Scott Shipp was an American soldier during the American Civil War and educator.
Background
Scott was born on August 2, 1839 in Warrenton, Virginia, United States, the son of John Shipp and Lucy (Scott) Shipp. After the death of his father in 1849, his mother married Henry Clarkson, a physician of Boone County, Missouri, and the family removed there.
Education
He went to Westminster College at Fulton, Missouri. He graduated from Virginia Military Institute in 1859. In 1866 he was graduated from the Lexington Law School (later the law department of Washington and Lee University). Shipp was awarded the Doctor of Letters in 1883 and Doctor of Laws in 1890 by Washington & Lee University.
Career
After studies Shipp found employment with a railroad. Attracting the attention of one of the officials of this railroad, Robert E. Rodes, he was persuaded by Rodes to enter Virginia Military Institute. From 1859 until the outbreak of the Civil War he was an assistant professor of mathematics and tactics there. He accompanied a detail of cadets to Harpers Ferry in December 1859 to witness the execution of John Brown. He was ordered in April 1861 with the entire corps of cadets to Camp Lee near Richmond to assist in the drilling of recruits for the Confederate army.
Commissioned major in the 21th Virginia Infantry in July 1861, he participated in the West Virginia campaign in the late summer of 1861 under the command of Robert E. Lee and later served in the Romney campaign with Stonewall Jackson, his former preceptor and colleague.
Upon the reopening of the Virginia Military Institute in 1862 he was ordered to report there as commandant of the cadets with the rank of lieutenant-colonel. He led the cadets into the field on five occasions, the most notable being the Valley campaign when the Federals under Hunter invaded the Valley of Virginia.

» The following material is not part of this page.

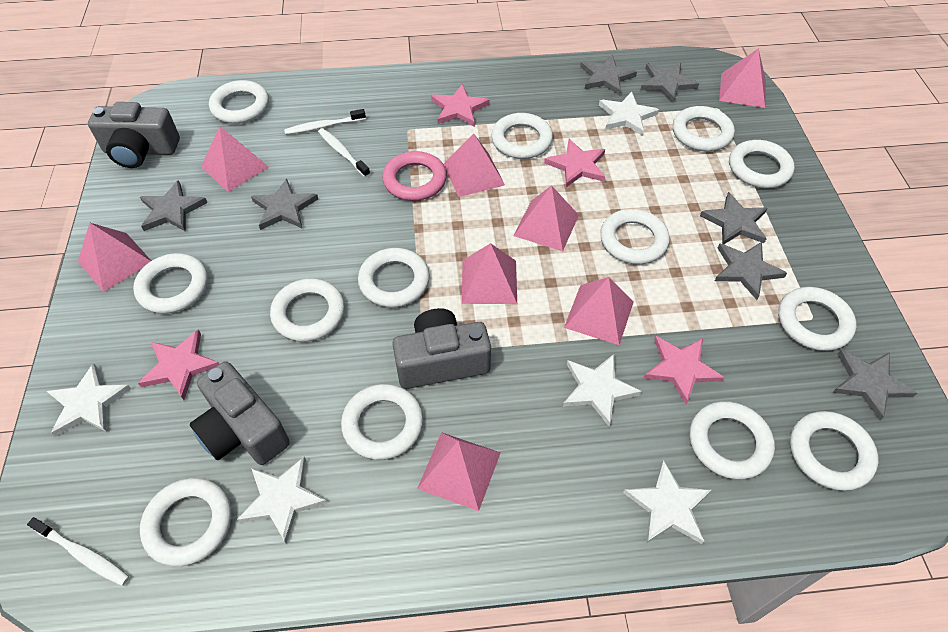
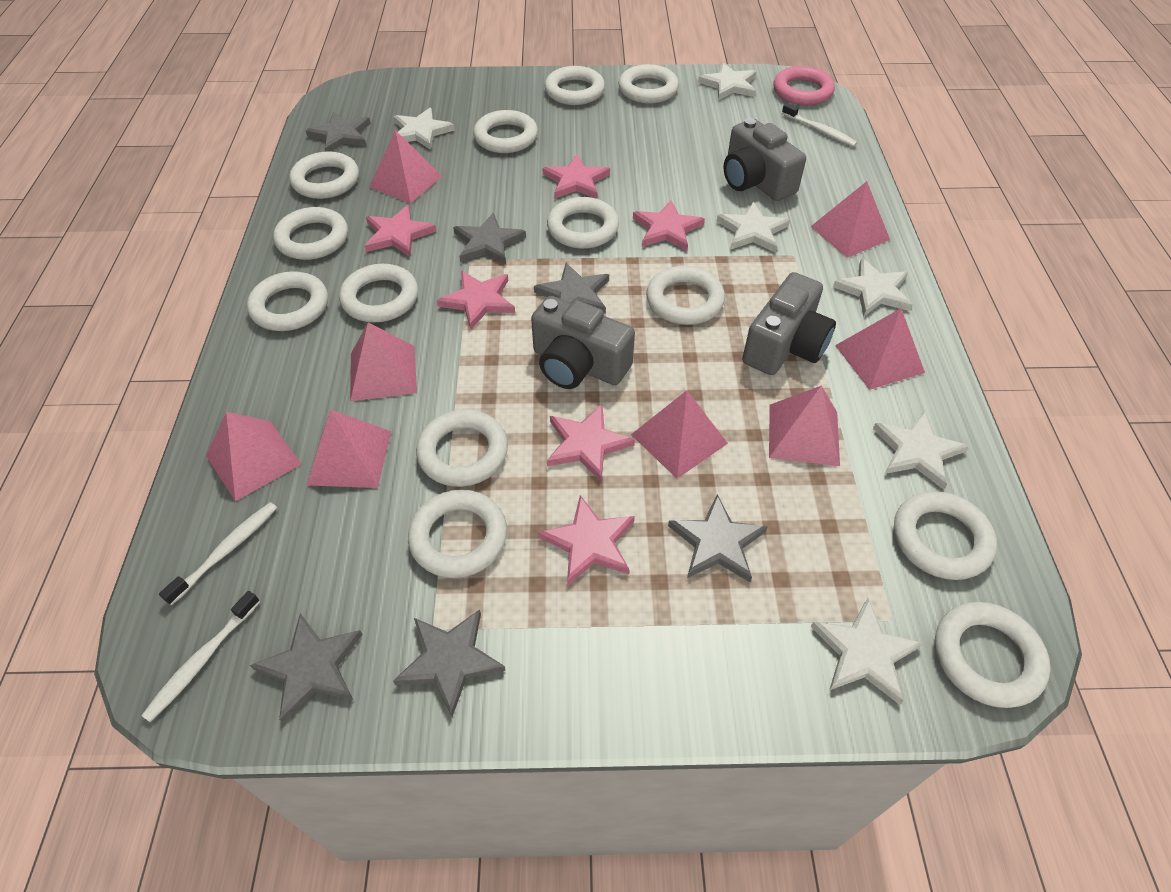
grey star: 7 -> 6
pink star: 4 -> 6
white star: 5 -> 6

In this campaign the cadets formed a part of Breckinridge's army and won fame at the battle of New Market in May 1864, where, though wounded, Shipp skilfully conducted the battalion of cadets across an open field against the Federals under the terrific fire of their batteries.
After the battle of Gettysburg, he obtained a two months' furlough, joined as a private the famous Black Horse Troop (4th Virginia Cavalry) and skirmished with it during July and August.
After the war he resumed his duties as commandant of the cadets, though he contemplated for a time the practice of law. For many years he was a vestryman of the Robert E. Lee Memorial Church in Lexington. He refused in 1880 the proffered honor of the presidency of the newly created Virginia Agricultural and Mechanical College (Virginia Polytechnic Institute), when he found himself restricted in the selection of his faculty. In spite of his denunciation of the Readjuster party he survived the proposed general change of the officers of the institute at the hands of a Readjuster board of visitors.
Upon the resignation of Gen. Francis H. Smith in 1889 Shipp was elevated to the superintendency of the Virginia Military Institute in January 1890 and served in this capacity until his retirement in June 1907. During this period he was a member of the board of visitors at the United States Military Academy in 1890, and at the United States Naval Academy in 1894.
He died in 1917.
Achievements
Scott Shipp was the second superintendent of the Virginia Military Institute, his administration witnessed many changes, freedom from debt, increased appropriations from the state, an enlarged corps, and more buildings. He was briefly the president of Virginia Agricultural and Mechanical College (Virginia Tech) and skilfully led the VMI Cadets at the Battle of New Market during the American Civil War, being promoted to the rank of lieutenant colonel.
Views
In educational matters, he was very conservative and emphasized the military feature of the institute against the wishes of a group of the alumni.
Personality
He was noted as a strict disciplinarian. He dismissed his own son for a violation of military discipline, for which a lesser penalty than dismissal had been inflicted in the past, and he opposed, though not successfully, the boy's reinstatement later by the board of visitors.
Connections
On August 19, 1869, he was married to Anne Morson of Richmond. They had three children: Elizabeth Scott, Lucy Scott, and Arthur Morson Shipp. Shipp's wife died in 1884.